The Catholic University of America

March 12, 2009

CUA Media Studies Professor Wins 'We the People' Grant
National Endowment for the Humanities Award Funds Research, Writing

Jennifer Horne

Jennifer Horne, assistant professor of media studies, has won a $6,000 National Endowment for the Humanities Summer Stipend that will enable her to work for two months on a book about film and civic participation in the United States from 1905 to 1929. Her project received an additional honor as a selection for the NEH's "We the People" initiative.

Of the 881 applications for the 2009 Summer Stipend grant program, Horne's project was among 63 that received funding, according to NEH. Twenty of those 63 projects were designated "We the People" projects.

Titled "Civic Cinema: Spectatorship, Citizenship, and American Silent Film," Horne's book is a study of American film culture in the early part of the 20th century, focusing on the use of educational film by social reformers, educators, cultural institutions, and clubs and civic associations.
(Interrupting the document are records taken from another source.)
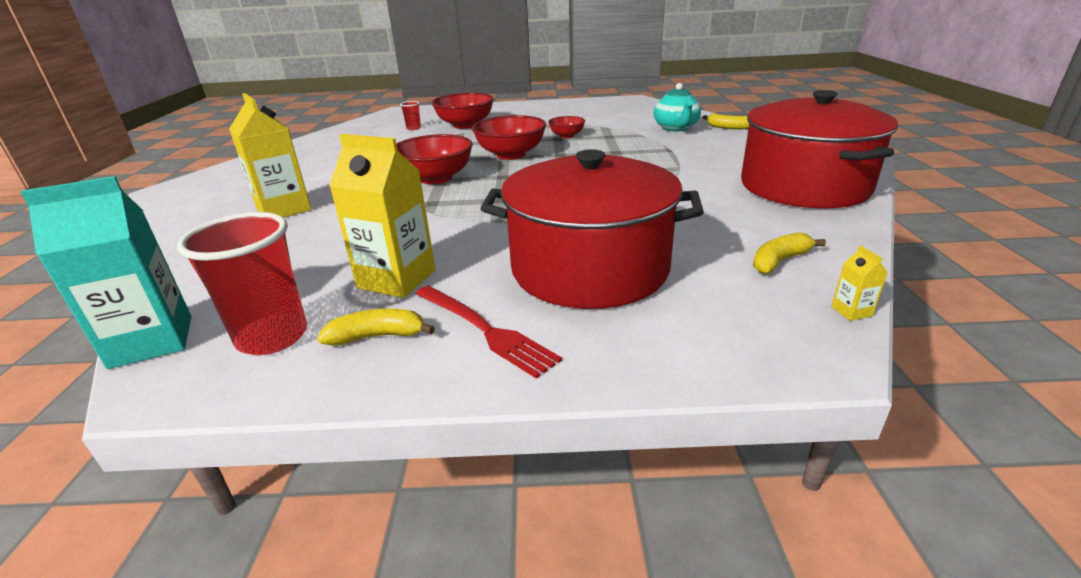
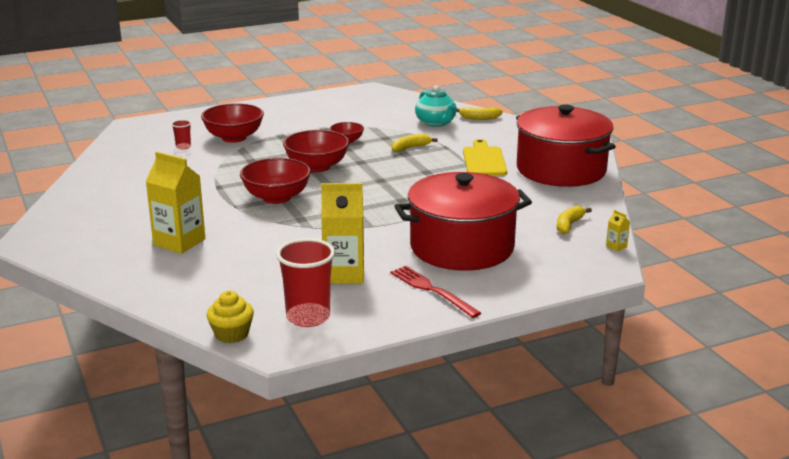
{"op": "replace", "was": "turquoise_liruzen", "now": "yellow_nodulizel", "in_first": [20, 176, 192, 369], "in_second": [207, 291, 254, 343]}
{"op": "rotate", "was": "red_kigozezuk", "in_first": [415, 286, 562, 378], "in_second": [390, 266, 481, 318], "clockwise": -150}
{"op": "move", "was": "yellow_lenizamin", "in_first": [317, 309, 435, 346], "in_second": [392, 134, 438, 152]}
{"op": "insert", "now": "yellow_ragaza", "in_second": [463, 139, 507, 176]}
L. R. Poos, dean of CUA's School of Arts and Sciences, noted that the "We the People" program is "highly competitive." He described Horne's book as "an extremely original, significant project that will be likely to establish her among the best of her generation of scholars."

The "We the People" initiative is designed to encourage and enhance the teaching, study, and understanding of American history, culture, and democratic principles, according to NEH.

Horne says that she hopes the book will "expand the understanding we have had of moviegoing in the silent era beyond the nickelodeon. My research has shown that many more people saw film outside of theaters than we previously understood, encountering films in community centers, granges, church basements, and other spaces of social engagement."

The book will include case studies drawn from the American Red Cross, the Boy Scouts of America, the United Way campaigns, women's clubs, the YMCA, and leading public libraries of the day.

"Presenting new archival evidence and the textual analysis of rare films, this book contributes both to film study and to the history of civic participation in the United States and will illustrate how deeply held ideas about everyday political life and cultural belonging influenced the shape of early cinema," Horne adds.

Founded on the belief that cultivating the best of the humanities has real and tangible benefits for civic life, NEH launched the "We the People" program on Constitution Day, Sept. 17, 2002, according to its Web site.